First of all, it is quite difficult to answer most of these questions without knowing, at least, the use case (gisting, post-editing, support…), context (freelance translation, non-translation-related business…), end-user/s (translators, customers…) and even the domain (general or domain-specific…).

But generally speaking, if the texts being translated don’t belong to any specific domain and there are no particular environment constraints (such as, for instance, running the engines offline for security reasons), I think proprietary and commercial MT solutions are most practical, as one can get good overall quality for a fraction of the cost of building an engine from scratch.

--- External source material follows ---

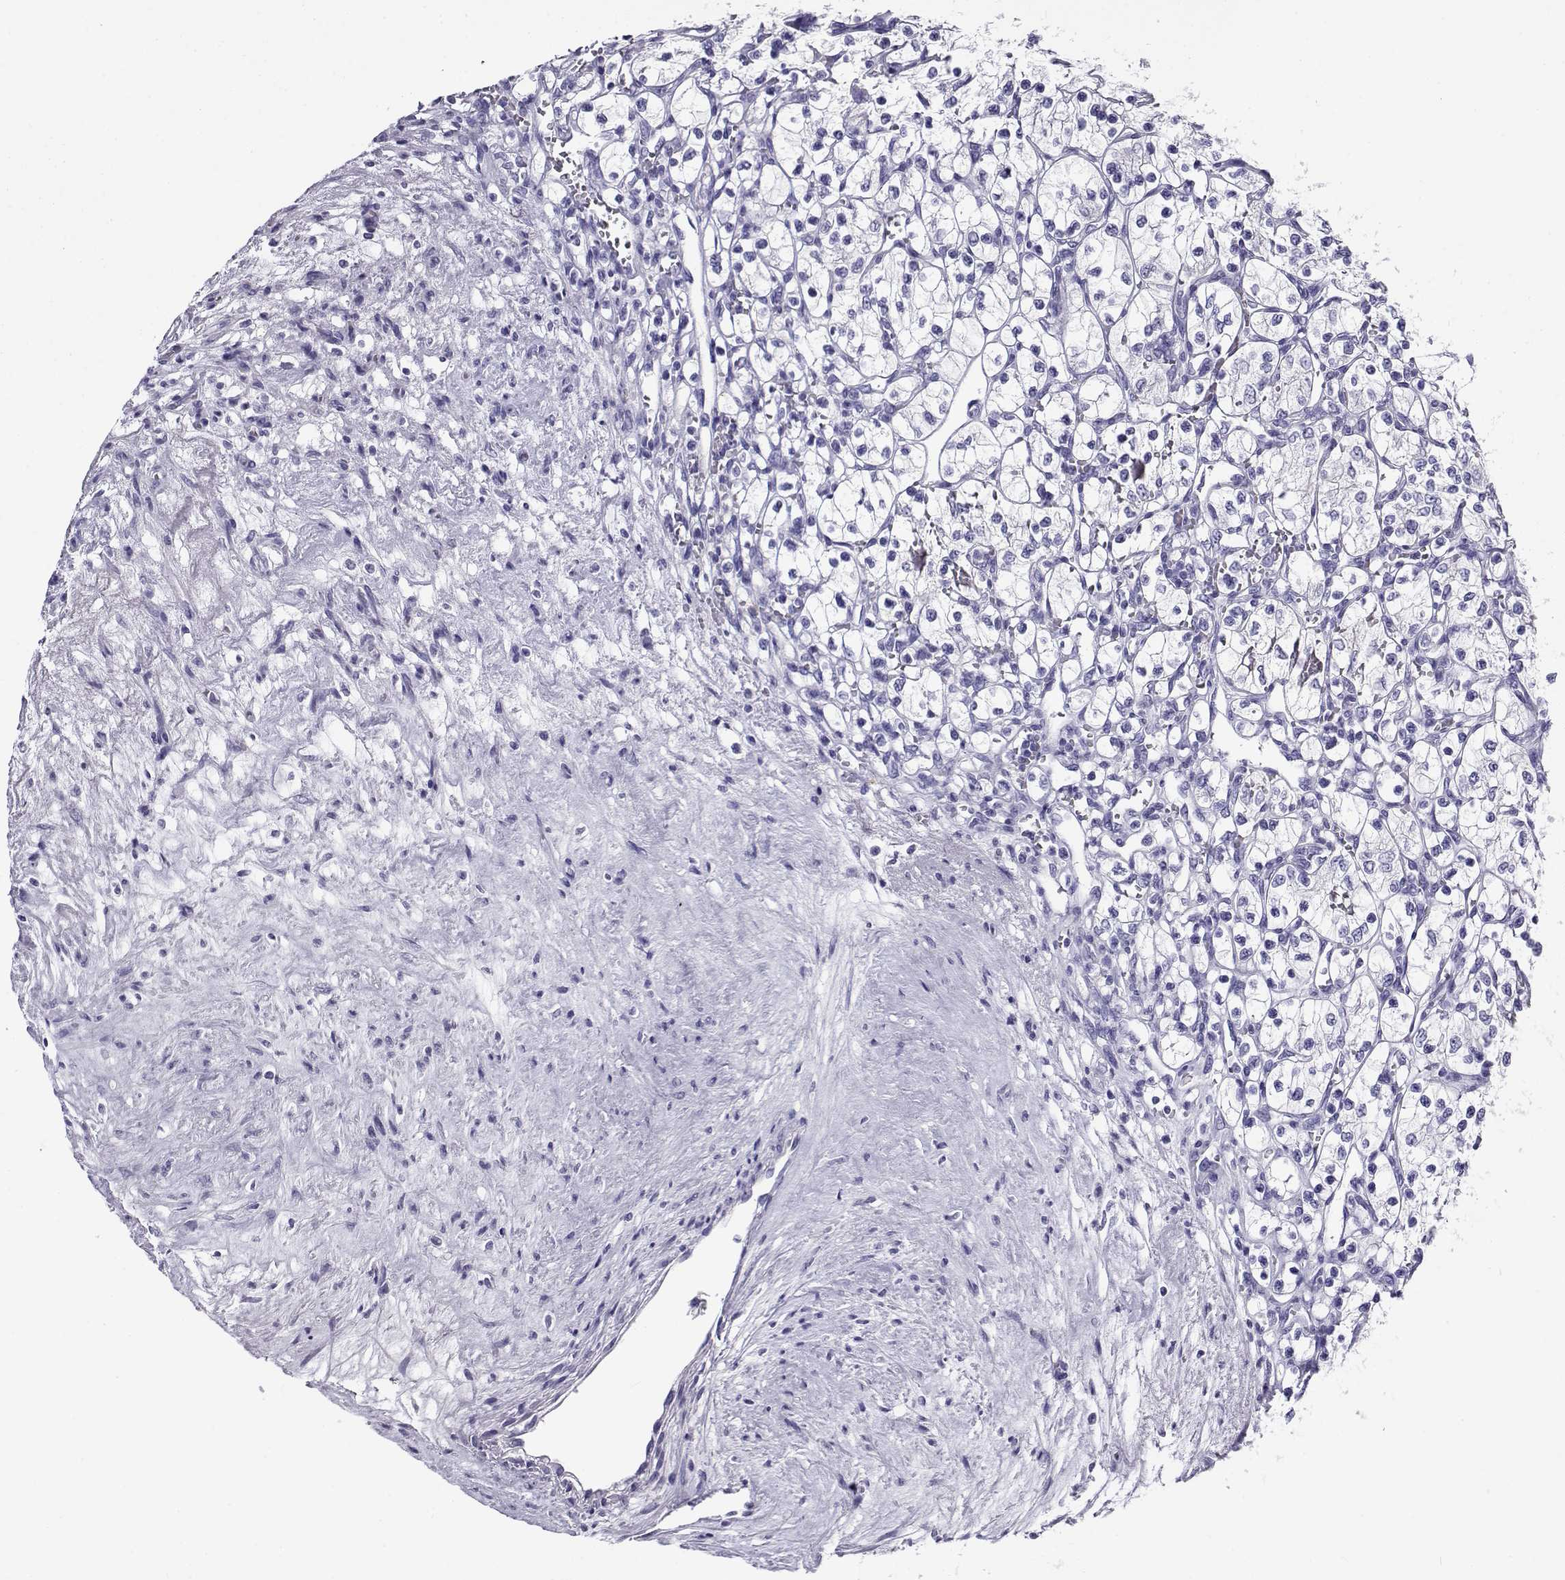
{"staining": {"intensity": "negative", "quantity": "none", "location": "none"}, "tissue": "renal cancer", "cell_type": "Tumor cells", "image_type": "cancer", "snomed": [{"axis": "morphology", "description": "Adenocarcinoma, NOS"}, {"axis": "topography", "description": "Kidney"}], "caption": "This is an immunohistochemistry (IHC) image of adenocarcinoma (renal). There is no positivity in tumor cells.", "gene": "CABS1", "patient": {"sex": "female", "age": 69}}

On the other hand, building a custom engine may be interesting if the output must be adapted to a specific domain in terms of terminology, style, etc. The degree of success of this adaptation usually depends more on the data used to train the models than on the architecture or algorithms themselves. So, if this would be your case, you might want to look at solutions that allow you to build engines with your own dataset without entering in all the implementation details.

Finally, if the question is whether it is doable to build an engine with an open-source toolkit that produces acceptable quality for a given purpose, the answer is yes. In my opinion, OpenNMT is an excellent solution for this for so many reasons (customisation, domain-adaptation features, performance, community, documentation, etc.). If it is reasonable to do it, this just depends on the use case, the resources available, the technical expertise, etc.